[SOURCE TEXT]
····················
In the NMR method, for example, a sample containing functionalised molecules is dissolved in deuterated solvents, for example D20 (Deuterated) or dDMSO (Deuterated Dimethyl Sulfoxide), and analysed by ¹H NMR spectroscopy using, for example, a 300 MHz Varian Spectrometer (Varian Inc, Palo Alto, Calif., US). Comparison of the results with a non-functionalised sample allows to determine the percentage number of the total potential functional groups that have been functionalised.

Preferably, the reactive molecules are obtained from the functionalisation of the backbone, side chain(s) and/or terminus/(i) of the starting molecules.

Preferably, the reactive molecules wherein the light reactive functional group is alkyne are obtained from the functionalisation of the backbone, side chain(s) and/or terminus/-i of the starting molecules, more preferably the side chain(s).
····················
[RECORD LIST]
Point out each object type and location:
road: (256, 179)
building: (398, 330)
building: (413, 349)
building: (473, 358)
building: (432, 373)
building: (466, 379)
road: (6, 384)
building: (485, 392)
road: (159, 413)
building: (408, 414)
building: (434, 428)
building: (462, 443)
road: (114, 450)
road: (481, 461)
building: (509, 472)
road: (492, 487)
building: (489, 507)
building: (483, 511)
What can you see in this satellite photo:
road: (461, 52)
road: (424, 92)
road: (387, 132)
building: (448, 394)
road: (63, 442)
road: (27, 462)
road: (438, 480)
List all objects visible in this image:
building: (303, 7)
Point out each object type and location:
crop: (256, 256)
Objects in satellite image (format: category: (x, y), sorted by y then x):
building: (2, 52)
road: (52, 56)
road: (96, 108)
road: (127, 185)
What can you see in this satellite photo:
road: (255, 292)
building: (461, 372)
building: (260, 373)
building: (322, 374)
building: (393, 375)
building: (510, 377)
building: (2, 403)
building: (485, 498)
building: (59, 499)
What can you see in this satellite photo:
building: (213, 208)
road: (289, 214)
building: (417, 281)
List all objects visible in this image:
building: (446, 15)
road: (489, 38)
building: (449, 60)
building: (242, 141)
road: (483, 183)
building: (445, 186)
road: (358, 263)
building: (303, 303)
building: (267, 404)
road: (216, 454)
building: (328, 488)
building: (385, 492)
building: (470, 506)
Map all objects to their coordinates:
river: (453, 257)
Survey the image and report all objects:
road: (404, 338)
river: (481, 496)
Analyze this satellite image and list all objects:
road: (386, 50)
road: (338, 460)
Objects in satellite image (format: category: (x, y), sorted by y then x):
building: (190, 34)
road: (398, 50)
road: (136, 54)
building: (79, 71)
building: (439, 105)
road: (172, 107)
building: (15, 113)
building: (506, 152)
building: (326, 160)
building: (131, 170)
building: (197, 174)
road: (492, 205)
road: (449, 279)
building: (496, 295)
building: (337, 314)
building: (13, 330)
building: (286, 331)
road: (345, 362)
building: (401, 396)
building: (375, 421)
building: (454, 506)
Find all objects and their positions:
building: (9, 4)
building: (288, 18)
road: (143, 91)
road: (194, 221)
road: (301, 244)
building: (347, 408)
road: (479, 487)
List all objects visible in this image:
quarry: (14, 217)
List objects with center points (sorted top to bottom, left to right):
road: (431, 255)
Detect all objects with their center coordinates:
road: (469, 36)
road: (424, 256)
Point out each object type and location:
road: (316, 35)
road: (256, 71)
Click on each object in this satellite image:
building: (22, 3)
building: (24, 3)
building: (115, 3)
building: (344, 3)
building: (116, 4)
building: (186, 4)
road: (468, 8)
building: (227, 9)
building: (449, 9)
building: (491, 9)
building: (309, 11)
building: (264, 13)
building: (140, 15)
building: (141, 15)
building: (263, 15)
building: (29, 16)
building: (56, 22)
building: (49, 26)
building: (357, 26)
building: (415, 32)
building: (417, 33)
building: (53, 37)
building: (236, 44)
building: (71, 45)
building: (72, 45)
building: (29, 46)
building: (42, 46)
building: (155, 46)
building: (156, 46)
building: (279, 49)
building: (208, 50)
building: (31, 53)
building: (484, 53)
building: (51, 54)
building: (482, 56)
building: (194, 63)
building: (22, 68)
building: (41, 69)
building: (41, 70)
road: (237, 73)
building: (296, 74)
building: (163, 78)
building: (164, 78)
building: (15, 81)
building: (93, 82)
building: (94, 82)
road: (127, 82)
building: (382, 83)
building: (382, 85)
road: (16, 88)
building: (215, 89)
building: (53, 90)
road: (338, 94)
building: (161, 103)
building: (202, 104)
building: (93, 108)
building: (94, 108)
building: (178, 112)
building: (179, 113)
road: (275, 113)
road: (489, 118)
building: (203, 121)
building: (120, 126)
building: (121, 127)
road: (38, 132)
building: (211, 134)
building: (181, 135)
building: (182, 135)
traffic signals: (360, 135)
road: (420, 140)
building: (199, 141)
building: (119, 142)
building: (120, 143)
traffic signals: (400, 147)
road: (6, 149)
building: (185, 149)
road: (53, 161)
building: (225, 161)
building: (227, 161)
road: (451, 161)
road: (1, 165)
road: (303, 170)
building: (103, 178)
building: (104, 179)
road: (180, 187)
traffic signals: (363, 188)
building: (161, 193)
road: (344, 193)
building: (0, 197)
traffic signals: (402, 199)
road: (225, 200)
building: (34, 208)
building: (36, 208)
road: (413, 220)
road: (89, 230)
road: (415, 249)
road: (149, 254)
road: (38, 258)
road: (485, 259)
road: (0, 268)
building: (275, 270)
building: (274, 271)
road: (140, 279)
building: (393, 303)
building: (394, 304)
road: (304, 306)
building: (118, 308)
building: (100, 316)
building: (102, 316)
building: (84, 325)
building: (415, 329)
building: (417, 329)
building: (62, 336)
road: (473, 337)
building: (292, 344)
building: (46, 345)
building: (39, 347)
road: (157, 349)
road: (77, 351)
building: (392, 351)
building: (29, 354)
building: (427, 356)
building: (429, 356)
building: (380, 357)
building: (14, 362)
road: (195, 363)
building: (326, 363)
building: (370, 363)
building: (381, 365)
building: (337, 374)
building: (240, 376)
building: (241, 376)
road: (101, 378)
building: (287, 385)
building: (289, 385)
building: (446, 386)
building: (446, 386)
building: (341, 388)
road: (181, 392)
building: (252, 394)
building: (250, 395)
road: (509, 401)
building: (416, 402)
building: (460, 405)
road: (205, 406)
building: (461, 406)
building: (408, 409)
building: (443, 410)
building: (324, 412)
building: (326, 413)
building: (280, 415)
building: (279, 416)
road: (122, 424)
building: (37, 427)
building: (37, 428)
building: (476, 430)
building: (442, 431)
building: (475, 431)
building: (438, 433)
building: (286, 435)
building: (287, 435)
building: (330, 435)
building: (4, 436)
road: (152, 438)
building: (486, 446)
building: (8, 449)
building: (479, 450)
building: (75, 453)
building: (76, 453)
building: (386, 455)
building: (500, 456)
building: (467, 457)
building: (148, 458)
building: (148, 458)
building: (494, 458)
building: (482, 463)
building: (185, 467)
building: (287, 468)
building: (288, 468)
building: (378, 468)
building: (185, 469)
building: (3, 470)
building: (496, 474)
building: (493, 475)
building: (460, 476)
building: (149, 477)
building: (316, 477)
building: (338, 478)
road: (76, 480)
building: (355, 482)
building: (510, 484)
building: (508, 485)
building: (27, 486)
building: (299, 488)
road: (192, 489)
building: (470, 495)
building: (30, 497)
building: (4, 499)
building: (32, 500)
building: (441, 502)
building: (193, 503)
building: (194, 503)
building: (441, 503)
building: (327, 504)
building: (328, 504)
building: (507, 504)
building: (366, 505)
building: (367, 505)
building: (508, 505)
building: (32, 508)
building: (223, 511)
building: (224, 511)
····················
[WHAT IS ASKED]
a. In the functionalisation text, what does comparing the NMR results with a non-functionalised sample let one determine?
b. Which parts of the starting molecules does the functionalisation text name as places where functionalisation can occur?
c. Resume the functionalisation text after its last sentence.
The material has no connection to the functionalisation text.

[RESPONSES TO THE EXERCISE]
a. It lets one determine the percentage of the total potential functional groups that have been functionalised.

b. The backbone, the side chain(s), and the terminus/termini.

c.
Preferably, the reactive molecules wherein the light reactive functional group is acrylate, methacrylate or vinyl benzene are obtained from the functionalisation of the side chain(s) of the starting molecules.

Preferably, in the reactive molecules, the light reactive functional group(s) is/are covalently bound.

Preferably, the reactive molecules are compatible with aqueous or solvent cosmetic delivery systems, more preferably aqueous cosmetic delivery systems.

Preferably, the reactive molecules of the present invention are chosen based on their chemical compatibility with the keratin-containing tissue, more preferably human or animal hair, even more preferably human scalp hair, most preferably also on their suitability for being rinsed off the keratin-containing tissue, typically with water, when in excess.

In a preferred embodiment of the present invention, the reactive molecules are obtained from the functionalisation of aminoacids, saccharides and/or fatty acids, and/or residues thereof. In other words, the starting molecules are preferably aminoacids, saccharides and/or fatty acids, and/or residues thereof.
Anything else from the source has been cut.